Is there a maximum time in the Skilled Worker route?
Under the former Tier 2 (General) route, those applying for entry clearance or to switch into the route had to satisfy a requirement to spend a maximum of six years in the route.
Under the Skilled Worker route, the six-year maximum length of stay in the route has been removed. There is no restriction on the length of stay.
Conditions of stay as a Skilled Worker
Skilled Worker Visa holders are permitted to work in the job they have been sponsored for. They may also undertake supplementary employment provided they continue to work in the job for which they are being sponsored. Study is also permitted, subject to the condition to provide an ATAS Certificate where required. Access to public funds is not permitted.

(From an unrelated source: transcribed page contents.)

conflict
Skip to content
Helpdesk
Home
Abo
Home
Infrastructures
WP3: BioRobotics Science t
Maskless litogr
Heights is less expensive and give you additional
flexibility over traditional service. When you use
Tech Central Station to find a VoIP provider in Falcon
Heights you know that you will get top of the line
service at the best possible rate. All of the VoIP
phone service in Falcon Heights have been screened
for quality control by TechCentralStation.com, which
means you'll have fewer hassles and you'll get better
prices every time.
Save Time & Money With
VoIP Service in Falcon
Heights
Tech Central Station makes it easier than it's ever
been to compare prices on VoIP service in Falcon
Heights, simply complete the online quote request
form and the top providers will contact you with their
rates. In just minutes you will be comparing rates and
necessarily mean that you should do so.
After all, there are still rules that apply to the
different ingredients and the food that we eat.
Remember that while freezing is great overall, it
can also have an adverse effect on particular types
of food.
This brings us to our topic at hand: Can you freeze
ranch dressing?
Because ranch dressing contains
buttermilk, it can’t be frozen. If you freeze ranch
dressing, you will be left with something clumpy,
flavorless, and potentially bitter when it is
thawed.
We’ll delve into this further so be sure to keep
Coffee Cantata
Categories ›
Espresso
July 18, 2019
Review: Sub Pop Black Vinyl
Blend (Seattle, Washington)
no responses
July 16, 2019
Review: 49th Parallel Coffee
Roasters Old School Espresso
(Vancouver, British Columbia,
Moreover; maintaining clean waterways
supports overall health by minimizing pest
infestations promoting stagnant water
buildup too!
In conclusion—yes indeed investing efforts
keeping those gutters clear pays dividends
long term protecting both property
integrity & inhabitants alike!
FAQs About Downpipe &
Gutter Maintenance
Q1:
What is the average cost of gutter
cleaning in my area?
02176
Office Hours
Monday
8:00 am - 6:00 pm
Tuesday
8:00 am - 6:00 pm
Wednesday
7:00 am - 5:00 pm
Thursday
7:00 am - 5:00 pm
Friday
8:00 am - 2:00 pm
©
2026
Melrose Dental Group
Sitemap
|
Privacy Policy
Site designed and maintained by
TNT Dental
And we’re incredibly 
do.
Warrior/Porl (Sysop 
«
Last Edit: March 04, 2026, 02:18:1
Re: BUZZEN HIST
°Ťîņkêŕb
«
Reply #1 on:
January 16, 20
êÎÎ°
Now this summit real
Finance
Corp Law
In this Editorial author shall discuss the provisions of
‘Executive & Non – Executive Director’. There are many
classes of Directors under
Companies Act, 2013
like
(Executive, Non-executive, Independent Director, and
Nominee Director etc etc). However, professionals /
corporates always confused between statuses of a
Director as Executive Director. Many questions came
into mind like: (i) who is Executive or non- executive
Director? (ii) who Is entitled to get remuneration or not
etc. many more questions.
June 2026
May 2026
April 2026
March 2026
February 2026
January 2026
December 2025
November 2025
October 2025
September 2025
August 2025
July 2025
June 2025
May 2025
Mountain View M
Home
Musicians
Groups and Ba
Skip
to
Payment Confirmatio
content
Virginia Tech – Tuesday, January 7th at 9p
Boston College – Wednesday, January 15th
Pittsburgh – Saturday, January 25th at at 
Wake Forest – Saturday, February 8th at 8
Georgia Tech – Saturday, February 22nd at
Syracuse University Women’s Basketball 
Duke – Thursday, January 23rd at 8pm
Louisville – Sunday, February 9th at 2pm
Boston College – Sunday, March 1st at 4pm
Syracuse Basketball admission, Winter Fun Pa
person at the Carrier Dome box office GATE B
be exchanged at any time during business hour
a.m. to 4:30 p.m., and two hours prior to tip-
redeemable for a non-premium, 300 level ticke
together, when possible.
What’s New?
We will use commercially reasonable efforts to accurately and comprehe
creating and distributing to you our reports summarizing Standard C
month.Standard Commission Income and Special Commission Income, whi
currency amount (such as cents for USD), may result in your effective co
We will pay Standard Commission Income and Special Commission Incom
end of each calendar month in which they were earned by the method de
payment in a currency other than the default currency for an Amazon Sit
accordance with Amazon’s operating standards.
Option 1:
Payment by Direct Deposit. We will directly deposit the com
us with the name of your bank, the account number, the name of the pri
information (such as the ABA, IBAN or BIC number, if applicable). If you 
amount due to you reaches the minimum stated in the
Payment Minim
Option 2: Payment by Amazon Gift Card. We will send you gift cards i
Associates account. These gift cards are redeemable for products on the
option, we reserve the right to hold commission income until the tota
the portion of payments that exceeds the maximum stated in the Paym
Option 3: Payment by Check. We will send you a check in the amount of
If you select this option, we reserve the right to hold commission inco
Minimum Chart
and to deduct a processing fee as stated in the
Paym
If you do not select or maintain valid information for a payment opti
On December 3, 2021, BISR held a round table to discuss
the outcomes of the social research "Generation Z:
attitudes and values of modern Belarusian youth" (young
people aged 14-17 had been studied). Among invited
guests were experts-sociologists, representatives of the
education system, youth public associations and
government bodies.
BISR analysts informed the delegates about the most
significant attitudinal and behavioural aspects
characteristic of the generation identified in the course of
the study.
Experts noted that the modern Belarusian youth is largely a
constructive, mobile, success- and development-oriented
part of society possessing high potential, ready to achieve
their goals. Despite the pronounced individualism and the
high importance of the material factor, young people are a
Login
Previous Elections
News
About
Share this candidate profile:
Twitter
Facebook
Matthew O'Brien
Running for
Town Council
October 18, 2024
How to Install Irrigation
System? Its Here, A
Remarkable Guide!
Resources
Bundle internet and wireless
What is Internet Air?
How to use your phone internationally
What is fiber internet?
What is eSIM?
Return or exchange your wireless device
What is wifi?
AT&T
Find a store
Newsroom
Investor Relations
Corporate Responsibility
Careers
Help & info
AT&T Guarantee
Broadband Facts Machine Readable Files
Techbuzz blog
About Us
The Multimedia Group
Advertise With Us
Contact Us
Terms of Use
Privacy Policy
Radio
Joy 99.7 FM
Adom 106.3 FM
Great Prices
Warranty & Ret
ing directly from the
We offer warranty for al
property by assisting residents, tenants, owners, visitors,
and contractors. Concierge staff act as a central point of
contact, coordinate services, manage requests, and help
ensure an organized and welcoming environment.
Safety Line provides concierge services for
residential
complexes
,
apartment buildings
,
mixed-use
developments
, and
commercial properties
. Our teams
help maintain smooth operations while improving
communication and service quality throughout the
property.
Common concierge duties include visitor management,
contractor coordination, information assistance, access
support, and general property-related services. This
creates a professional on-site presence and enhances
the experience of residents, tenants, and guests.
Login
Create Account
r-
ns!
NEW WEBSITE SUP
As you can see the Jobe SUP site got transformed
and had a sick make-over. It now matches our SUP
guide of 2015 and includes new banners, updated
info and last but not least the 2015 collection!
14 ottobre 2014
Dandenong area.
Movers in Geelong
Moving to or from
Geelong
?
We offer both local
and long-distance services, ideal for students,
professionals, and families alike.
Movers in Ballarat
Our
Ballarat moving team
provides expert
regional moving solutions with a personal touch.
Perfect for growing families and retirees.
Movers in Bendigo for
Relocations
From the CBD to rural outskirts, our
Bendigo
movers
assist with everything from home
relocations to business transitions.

Skilled Worker to UK settlement
In order to qualify for Settlement as a Skilled Worker, you will need to satisfy UK Visas and Immigration that:
- You have spent a continuous period of 5 years in the UK;
- The 5-year continuous period consisted of time with permission on any of, or any combination of, the following routes: Skilled Worker, Global talent, Innovator, Tier 2 Minister of Religion, Tier 2 Sportsperson, Representative of an Overseas Business or as a Tier 1 Migrant (other than as a Tier 1 (Graduate Entrepreneur) Migrant);
- You have not been outside for more than 180 days during each year of the 5-year continuous period;
- You have passed the Life in the UK test (unless aged 65 or over);
- Your sponsor is still a Home Office approved sponsor;
- Your sponsor still requires you to work for them for the foreseeable future;
- You are being, and will be paid for the foreseeable future, at least the general salary threshold or the going rate requirement, whichever is higher.
ILR Salary Threshold Requirement
For most applicants, your salary must be at least £25,600 per year or the ‘going rate’ for the occupation (as set out in the relevant occupation code), whichever is higher.
However, the following applicants need only demonstrate that they receive a salary of at least £20,480 per year or the ‘going rate’ for the occupation, whichever is higher:
- If you were sponsored in your most recent application for a job in a shortage occupation or a specified health or education occupation code; or
- If your 5-year qualifying period for settlement includes time as a Tier 2 (General) Migrant during which you were sponsored for a job in one of the following occupation codes:
- 2111 Chemical scientists
- 2112 Biological scientists and biochemists
- 2113 Physical scientists
- 2114 Social and humanities scientists
- 2119 Natural and social science professionals not elsewhere classified
- 2150 Research and development managers
- 2311 Higher education teaching professionals
Other salary reductions permitted through tradable points do not apply to settlement applications.
The matters contained in this article are intended to be for general information purposes only. This article does not constitute legal advice, nor is it a complete or authoritative statement of the law, and should not be treated as such. Whilst every effort is made to ensure that the information is correct, no warranty, express or implied, is given as to its accuracy and no liability is accepted for any error or omission. Before acting on any of the information contained herein, expert legal advice should be sought.